**Activity**
Select all lines holding the word "down" from the entries that follow.

**Data excerpts**
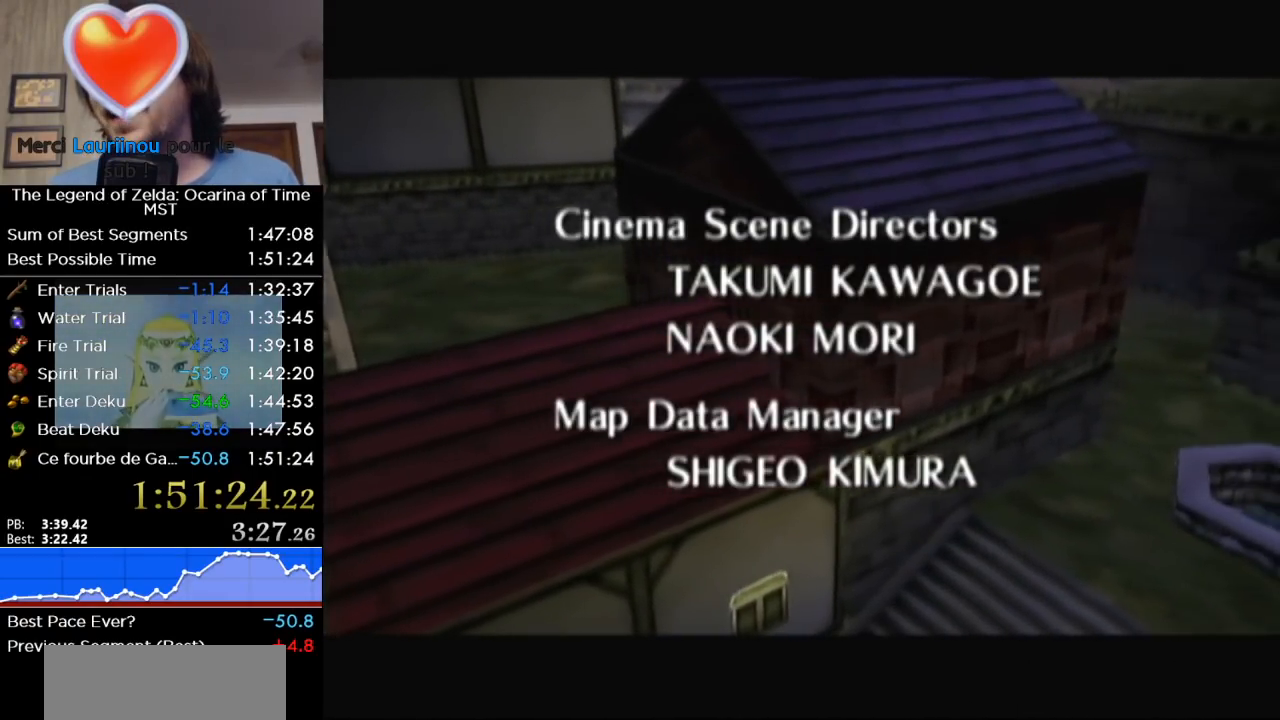
{"buttons": [], "right_stick": "center", "events": [[33, "B", "down"], [167, "B", "up"], [383, "B", "down"], [467, "B", "up"]]}
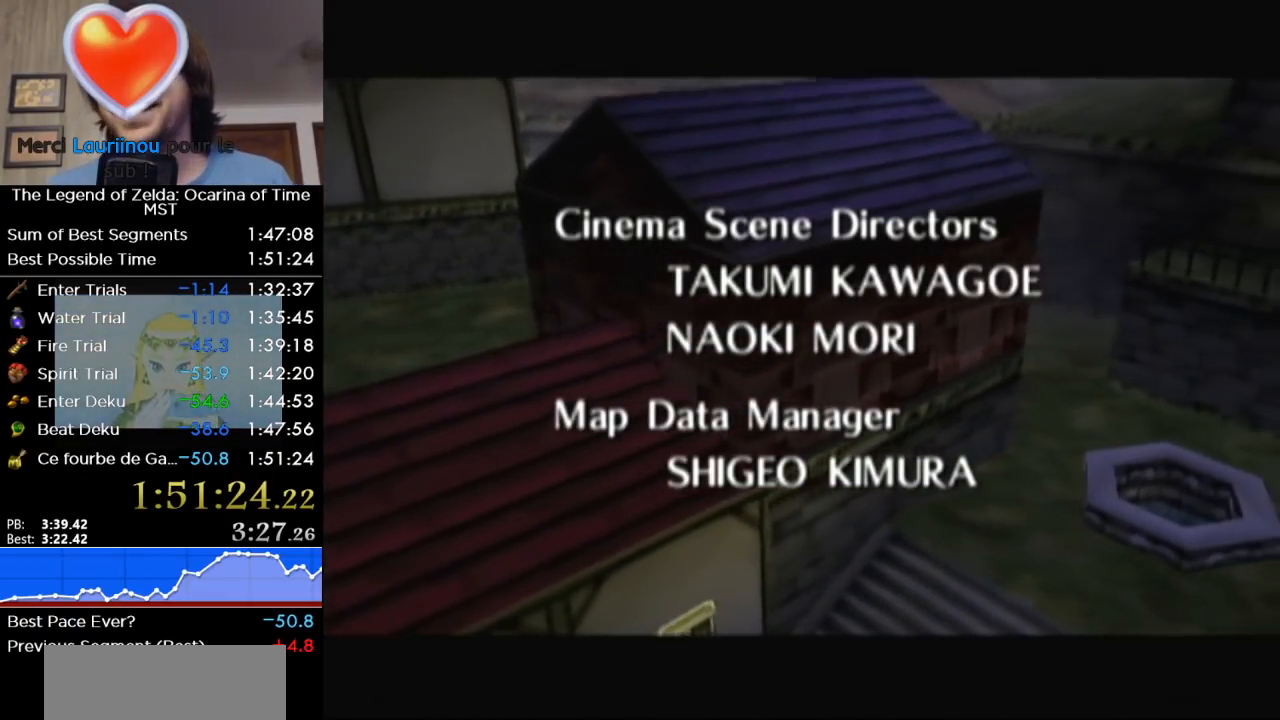
{"buttons": ["B"], "right_stick": "center", "events": [[167, "B", "down"], [317, "B", "up"], [500, "B", "down"]]}
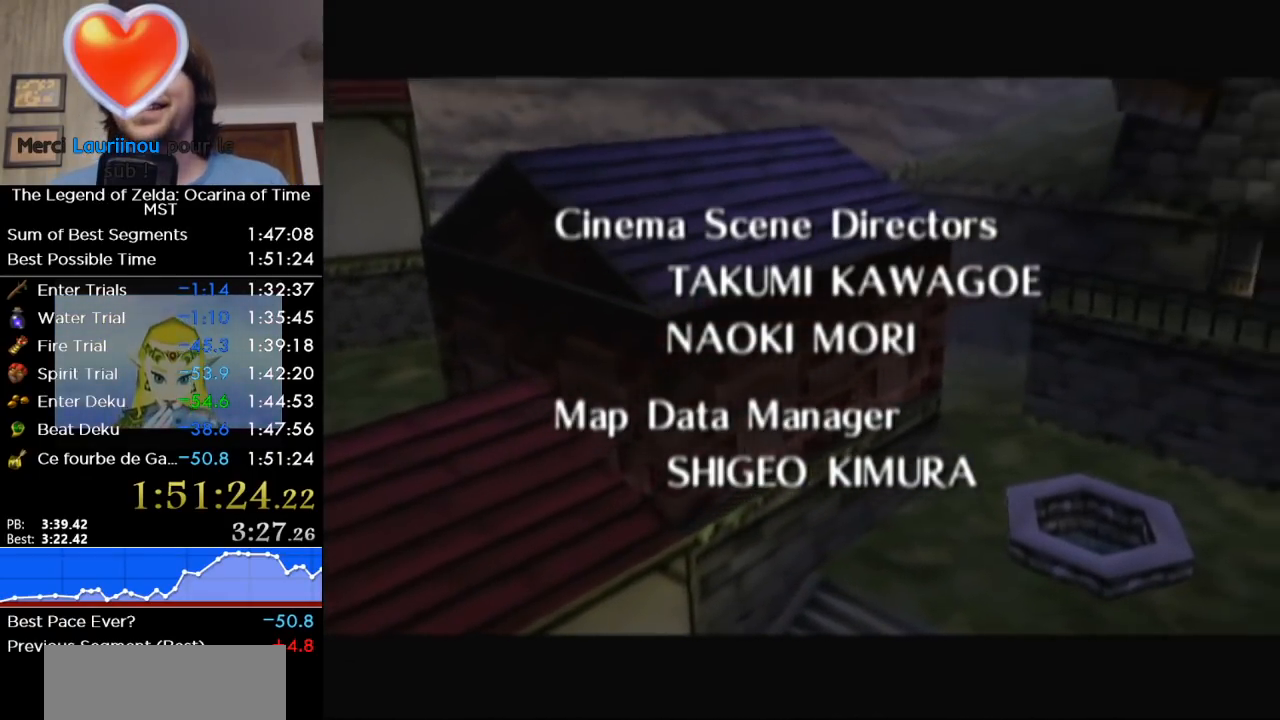
{"buttons": [], "right_stick": "center", "events": [[167, "B", "up"]]}
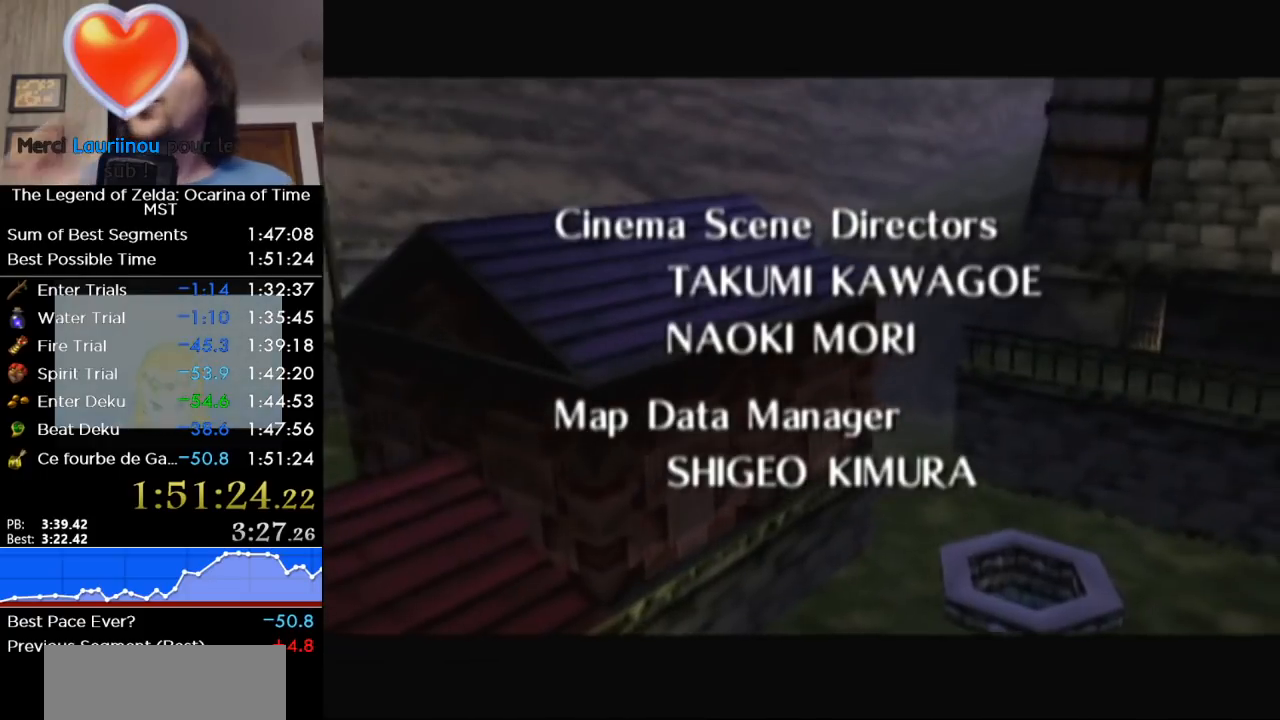
{"buttons": [], "right_stick": "center", "events": [[267, "B", "down"], [350, "B", "up"]]}
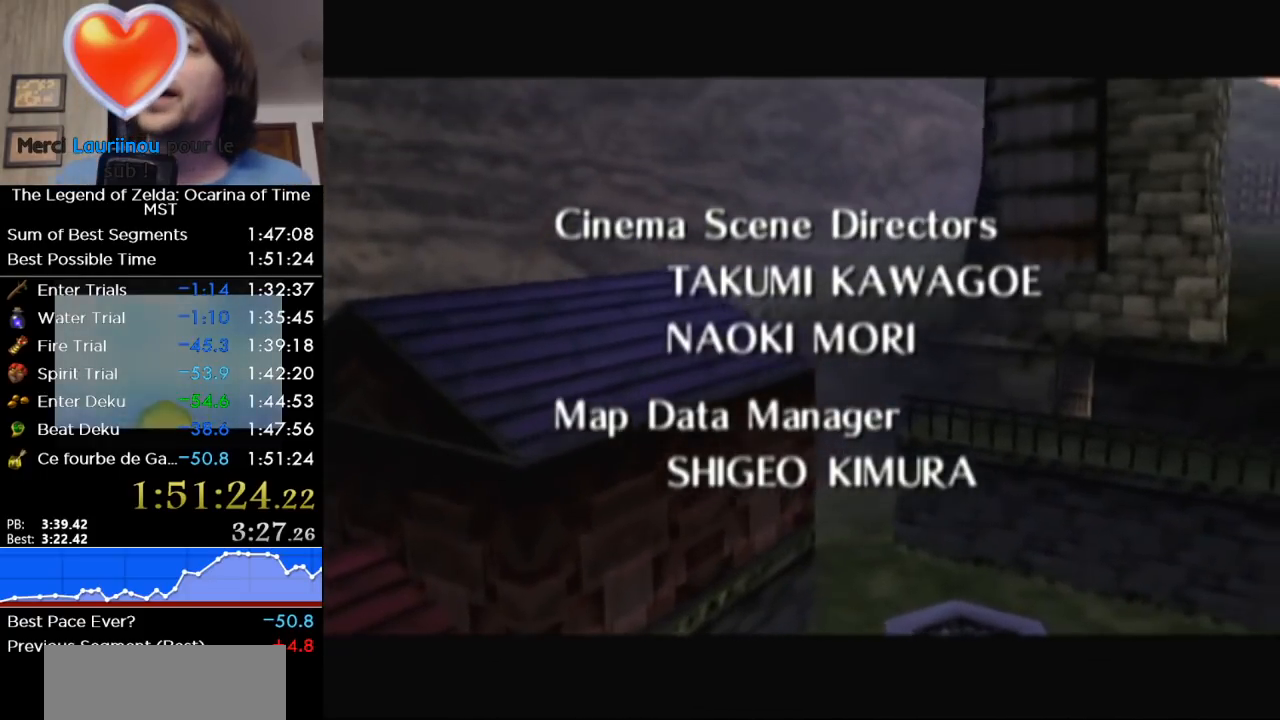
{"buttons": [], "right_stick": "center", "events": [[33, "B", "down"], [167, "B", "up"], [350, "B", "down"], [417, "B", "up"]]}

**Answer space**
{"buttons": [], "right_stick": "center", "events": [[33, "B", "down"], [167, "B", "up"], [383, "B", "down"], [467, "B", "up"]]}
{"buttons": ["B"], "right_stick": "center", "events": [[167, "B", "down"], [317, "B", "up"], [500, "B", "down"]]}
{"buttons": [], "right_stick": "center", "events": [[267, "B", "down"], [350, "B", "up"]]}
{"buttons": [], "right_stick": "center", "events": [[33, "B", "down"], [167, "B", "up"], [350, "B", "down"], [417, "B", "up"]]}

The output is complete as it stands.